Last week, a federal district court judge in Washington, D.C., determined that a lawsuit filed against former Defense Secretary Donald Rumsfeld by a former military translator who claimed to have been tortured by U.S. forces at Camp Cropper in Iraq could go forward despite claims from Rumsfeld and the Obama administration that he should be immune from suit. After assessing the claims of "John Doe," Judge James S. Gwin found that American citizens don't lose their constitutional rights simply because it's wartime. "The court finds no convincing reason," wrote Gwin, "that United States citizens in Iraq should or must lose previously-declared substantive due process protections during prolonged detention in a conflict zone abroad."
On Monday, a three-judge panel from the Chicago-based 7th Circuit Court of Appeals came to pretty much the same conclusion.
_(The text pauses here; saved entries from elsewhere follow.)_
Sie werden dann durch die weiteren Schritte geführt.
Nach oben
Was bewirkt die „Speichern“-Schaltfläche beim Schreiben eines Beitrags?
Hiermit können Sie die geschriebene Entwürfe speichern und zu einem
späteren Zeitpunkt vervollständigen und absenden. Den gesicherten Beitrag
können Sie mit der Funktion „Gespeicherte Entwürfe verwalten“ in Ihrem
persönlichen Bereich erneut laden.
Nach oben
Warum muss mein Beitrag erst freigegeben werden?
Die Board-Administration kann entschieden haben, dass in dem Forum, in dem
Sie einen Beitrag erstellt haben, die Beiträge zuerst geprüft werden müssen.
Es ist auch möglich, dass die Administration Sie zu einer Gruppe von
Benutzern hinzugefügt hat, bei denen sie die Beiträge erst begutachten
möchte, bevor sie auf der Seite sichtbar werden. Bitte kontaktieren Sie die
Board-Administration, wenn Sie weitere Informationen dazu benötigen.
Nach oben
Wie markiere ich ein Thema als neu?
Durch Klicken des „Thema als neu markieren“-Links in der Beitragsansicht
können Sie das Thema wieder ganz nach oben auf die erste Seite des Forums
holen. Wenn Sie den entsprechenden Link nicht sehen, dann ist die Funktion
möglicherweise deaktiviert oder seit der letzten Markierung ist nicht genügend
Reviewing a different lawsuit, filed by two different military contractors, alleging similar forms of abuse at the same camp, the panel determined, with one judge filing a partial dissent, that their suit against Rumsfeld could proceed.
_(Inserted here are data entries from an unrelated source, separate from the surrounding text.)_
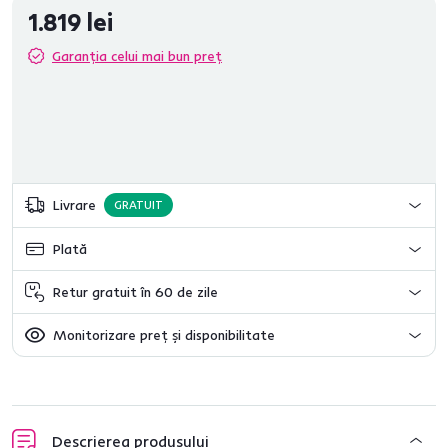
1.819 lei
Garanția celui mai bun preț
Livrare
GRATUIT
Plată
Retur gratuit în 60 de zile
Monitorizare preț și disponibilitate
Descrierea produsului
The case of Donald Vance and Nathan Ertel reads like Catch-22, updated for an even sillier war. In a 2006 profile of Vance for the New York Times, Michael Moss laid out the story: Vance was "a 29-year-old Navy veteran from Chicago who went to Iraq as a security contractor. He wound up as a whistle-blower, passing information to the FBI about suspicious activities at the Iraqi security firm where he worked, including what he said was possible illegal weapons trading. But when American soldiers raided the company at his urging, Mr. Vance and another American who worked there [Ertel] were detained as suspects by the military, which was unaware that Mr. Vance was an informer, according to officials and military documents."
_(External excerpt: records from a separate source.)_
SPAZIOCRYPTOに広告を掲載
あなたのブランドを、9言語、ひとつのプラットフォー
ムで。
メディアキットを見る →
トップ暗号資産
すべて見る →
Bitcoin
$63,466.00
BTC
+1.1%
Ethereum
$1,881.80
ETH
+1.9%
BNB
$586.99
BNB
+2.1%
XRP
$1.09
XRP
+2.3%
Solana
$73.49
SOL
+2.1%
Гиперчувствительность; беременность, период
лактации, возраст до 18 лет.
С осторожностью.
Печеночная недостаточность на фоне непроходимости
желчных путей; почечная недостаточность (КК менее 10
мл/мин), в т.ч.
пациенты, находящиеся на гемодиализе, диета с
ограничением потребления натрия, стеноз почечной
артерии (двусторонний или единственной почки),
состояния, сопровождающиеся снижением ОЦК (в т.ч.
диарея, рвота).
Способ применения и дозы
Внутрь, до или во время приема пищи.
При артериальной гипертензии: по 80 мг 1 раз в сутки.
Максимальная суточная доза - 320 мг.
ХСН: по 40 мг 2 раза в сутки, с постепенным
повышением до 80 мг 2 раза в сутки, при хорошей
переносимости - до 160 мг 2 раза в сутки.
Vance and Ertel became suspicious about activities at Shield Group Security the Iraqi security firm that employed them?activities that included stockpiling weapons and offering liquor to U.S. soldiers in exchange for bullets and weapon repairs. When he became an informant for the FBI, he was risking his life to protect national security. Shield Group Security began to suspect Vance and Ertel and things got hairy. A military team sent in to rescue them ended up shipping them to Camp Cropper and warehoused them at Compound 5, the maximum-security unit where Saddam Hussein was held.
Overnight, Vance and Ertel went from U.S. contractors to "enemy combatants," and both were allegedly subjected to sleep deprivation, aggressive interrogation, blindfolding, shackling, hooding, and "walling." Both were denied access to legal counsel for their appearances before the Detainee Status Board, and neither was allowed to see the evidence against them. Writing for the majority today, Judge David Hamilton doesn't mince words about this treatment:
After the plaintiffs were taken to Camp Cropper, they experienced a nightmarish scene in which they were detained incommunicado, in solitary confinement, and subjected to physical and psychological torture for the duration of their imprisonment?Vance for three months and Ertel for six weeks. They allege that all of the abuse they endured in those weeks was inflicted by Americans, some military officials and some civilian officials. They allege that the torture they experienced was of the kind "supposedly reserved for terrorists and so-called enemy combatants." If the plaintiffs' allegations are true, two young American civilians were trying to do the right thing by becoming whistleblowers to the U.S. government, but found themselves detained in prison and tortured by their own government, without notice to their families and with no sign of when the harsh physical and psychological abuse would end.
The two were never charged with any crime. Instead, in a resolution that looks ever more familiar, both were eventually dumped at the airport in Baghdad to make their own way home. They sued Rumsfeld and other "unknown defendants" for "their roles in creating and carrying out policies that caused plaintiffs' alleged torture." Rumsfeld moved to dismiss all claims. The district court agreed to dismiss some claims but allowed the case to proceed on others, including the claim that their treatment amounted to unconstitutional cruel, inhuman, and degrading treatment.